Ohio Republican Gubernatorial Candidate DeWine Gets a Union Endorsement

photo of Mike DeWine with union members
Pressed on proposals to make Ohio a right-to-work state, DeWine said it's not on his agenda, but he'll do what's needed to make Ohio competitive.

In what could be a close gubernatorial race this year, Republican nominee Mike DeWine  picked up a labor union endorsement Wednesday. A nod for a Republican is not unusual for the International Union of Operating Engineers.

IUOE Local 18 represents about 15,000 members in Ohio.  They’re the heavy equipment operators who build roads and bridges. President Obama came to Ohio to promote an infrastructure bill but Congressional Republicans rejected it.

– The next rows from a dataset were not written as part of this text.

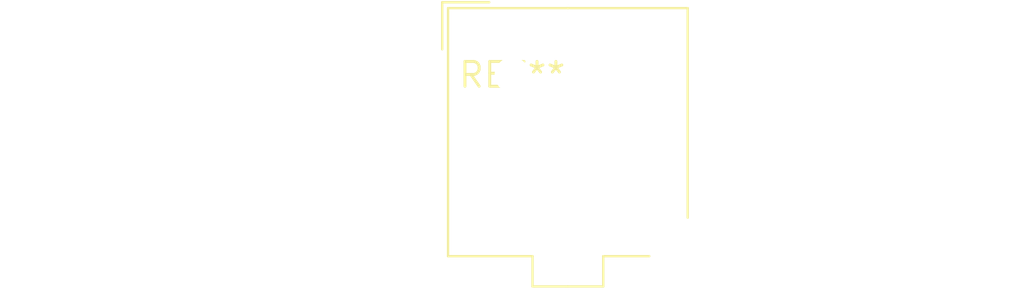
<source format=kicad_pcb>
(kicad_pcb (version 20240108) (generator pcbnew)

  (general
    (thickness 1.6)
  )

  (paper "A4")
  (layers
    (0 "F.Cu" signal)
    (31 "B.Cu" signal)
    (32 "B.Adhes" user "B.Adhesive")
    (33 "F.Adhes" user "F.Adhesive")
    (34 "B.Paste" user)
    (35 "F.Paste" user)
    (36 "B.SilkS" user "B.Silkscreen")
    (37 "F.SilkS" user "F.Silkscreen")
    (38 "B.Mask" user)
    (39 "F.Mask" user)
    (40 "Dwgs.User" user "User.Drawings")
    (41 "Cmts.User" user "User.Comments")
    (42 "Eco1.User" user "User.Eco1")
    (43 "Eco2.User" user "User.Eco2")
    (44 "Edge.Cuts" user)
    (45 "Margin" user)
    (46 "B.CrtYd" user "B.Courtyard")
    (47 "F.CrtYd" user "F.Courtyard")
    (48 "B.Fab" user)
    (49 "F.Fab" user)
    (50 "User.1" user)
    (51 "User.2" user)
    (52 "User.3" user)
    (53 "User.4" user)
    (54 "User.5" user)
    (55 "User.6" user)
    (56 "User.7" user)
    (57 "User.8" user)
    (58 "User.9" user)
  )

  (setup
    (pad_to_mask_clearance 0)
    (pcbplotparams
      (layerselection 0x00010fc_ffffffff)
      (plot_on_all_layers_selection 0x0000000_00000000)
      (disableapertmacros false)
      (usegerberextensions false)
      (usegerberattributes false)
      (usegerberadvancedattributes false)
      (creategerberjobfile false)
      (dashed_line_dash_ratio 12.000000)
      (dashed_line_gap_ratio 3.000000)
      (svgprecision 4)
      (plotframeref false)
      (viasonmask false)
      (mode 1)
      (useauxorigin false)
      (hpglpennumber 1)
      (hpglpenspeed 20)
      (hpglpendiameter 15.000000)
      (dxfpolygonmode false)
      (dxfimperialunits false)
      (dxfusepcbnewfont false)
      (psnegative false)
      (psa4output false)
      (plotreference false)
      (plotvalue false)
      (plotinvisibletext false)
      (sketchpadsonfab false)
      (subtractmaskfromsilk false)
      (outputformat 1)
      (mirror false)
      (drillshape 1)
      (scaleselection 1)
      (outputdirectory "")
    )
  )

  (net 0 "")

  (footprint "Molex_Mega-Fit_76829-0104_2x02_P5.70mm_Vertical" (layer "F.Cu") (at 0 0))

)

</source>
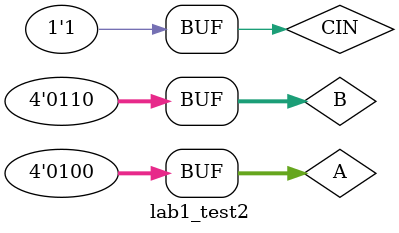
<source format=v>
`timescale 1ns / 1ps


module lab1_test2;

	// Inputs
	reg [3:0] A;
	reg [3:0] B;
	reg CIN;

	// Outputs
	wire [3:0] S;
	wire COUT;

	// Instantiate the Unit Under Test (UUT)
	lab1 uut (
		.S(S), 
		.COUT(COUT), 
		.A(A), 
		.B(B), 
		.CIN(CIN)
	);

	initial begin
		// Initialize Inputs
		A = 4'b0000;
		B = 4'b0000;
		CIN = 1'b0;

		// Wait 100 ns for global reset to finish
		#100;
      #100	A = 4'b0100; B = 4'b0110; CIN = 1'b1;
		// Add stimulus here

	end
      
endmodule


</source>
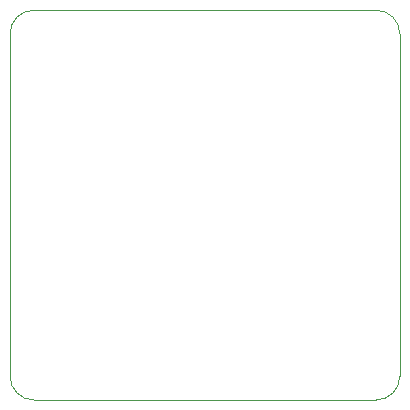
<source format=gko>
%TF.GenerationSoftware,KiCad,Pcbnew,7.0.7*%
%TF.CreationDate,2023-12-07T16:32:10+01:00*%
%TF.ProjectId,SensitiveSole,53656e73-6974-4697-9665-536f6c652e6b,1.0*%
%TF.SameCoordinates,Original*%
%TF.FileFunction,Profile,NP*%
%FSLAX46Y46*%
G04 Gerber Fmt 4.6, Leading zero omitted, Abs format (unit mm)*
G04 Created by KiCad (PCBNEW 7.0.7) date 2023-12-07 16:32:10*
%MOMM*%
%LPD*%
G01*
G04 APERTURE LIST*
%TA.AperFunction,Profile*%
%ADD10C,0.050000*%
%TD*%
G04 APERTURE END LIST*
D10*
X122000014Y-86999986D02*
X151000014Y-86999986D01*
X153000014Y-88999986D02*
X153000014Y-117999986D01*
X153000014Y-88999986D02*
G75*
G03*
X151000014Y-86999986I-2000014J-14D01*
G01*
X151000014Y-120000014D02*
G75*
G03*
X153000014Y-117999986I-14J2000014D01*
G01*
X120000014Y-88999986D02*
X120000014Y-117999986D01*
X122000014Y-87000014D02*
G75*
G03*
X120000014Y-88999986I-14J-1999986D01*
G01*
X120000014Y-117999986D02*
G75*
G03*
X122000014Y-119999986I1999986J-14D01*
G01*
X151000014Y-119999986D02*
X122000014Y-119999986D01*
M02*

</source>
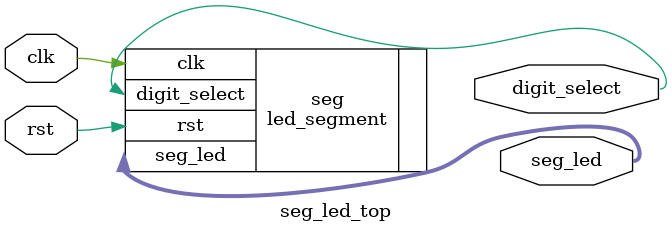
<source format=v>
`timescale 1ns / 1ps


module seg_led_top(
    input  clk,
	input  rst,
	output digit_select,
	output [6:0]seg_led	
    );
// 7 segment led control module	
led_segment seg(
   .clk          (clk),
   .rst          (rst),
   .digit_select (digit_select),
   .seg_led      (seg_led)
);	

  endmodule
</source>
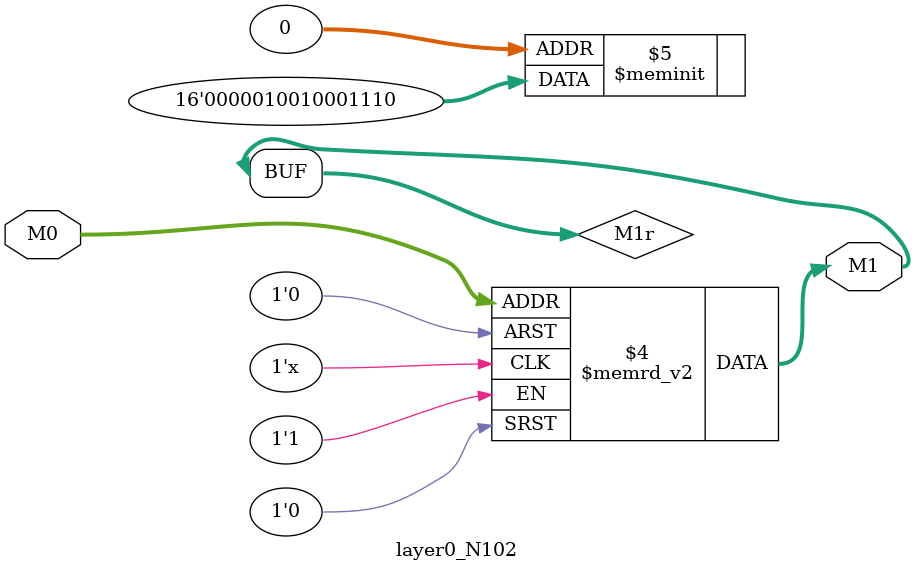
<source format=v>
module layer0_N102 ( input [2:0] M0, output [1:0] M1 );

	(*rom_style = "distributed" *) reg [1:0] M1r;
	assign M1 = M1r;
	always @ (M0) begin
		case (M0)
			3'b000: M1r = 2'b10;
			3'b100: M1r = 2'b00;
			3'b010: M1r = 2'b00;
			3'b110: M1r = 2'b00;
			3'b001: M1r = 2'b11;
			3'b101: M1r = 2'b01;
			3'b011: M1r = 2'b10;
			3'b111: M1r = 2'b00;

		endcase
	end
endmodule

</source>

But Richard Dalton, the business manager for the operating engineers, says Ohio spending on highways has been very good.

“We’ve been more successful with a Republican as a governor than we have with a Democrat as the governor,” Dalton said. 

The only political statement on the union’s website is that Right to Work Laws are wrong for Ohio. Yet those proposals to weaken labor unions is exactly what Republican legislators in Columbus are proposing.

Asked if he would sign such a law, Mike DeWine avoided answering and quoted Gov. John  Kasich.

"Not on our agenda, at all," he said.

When pushed,  Dewine said he would do anything that keeps Ohio competitive.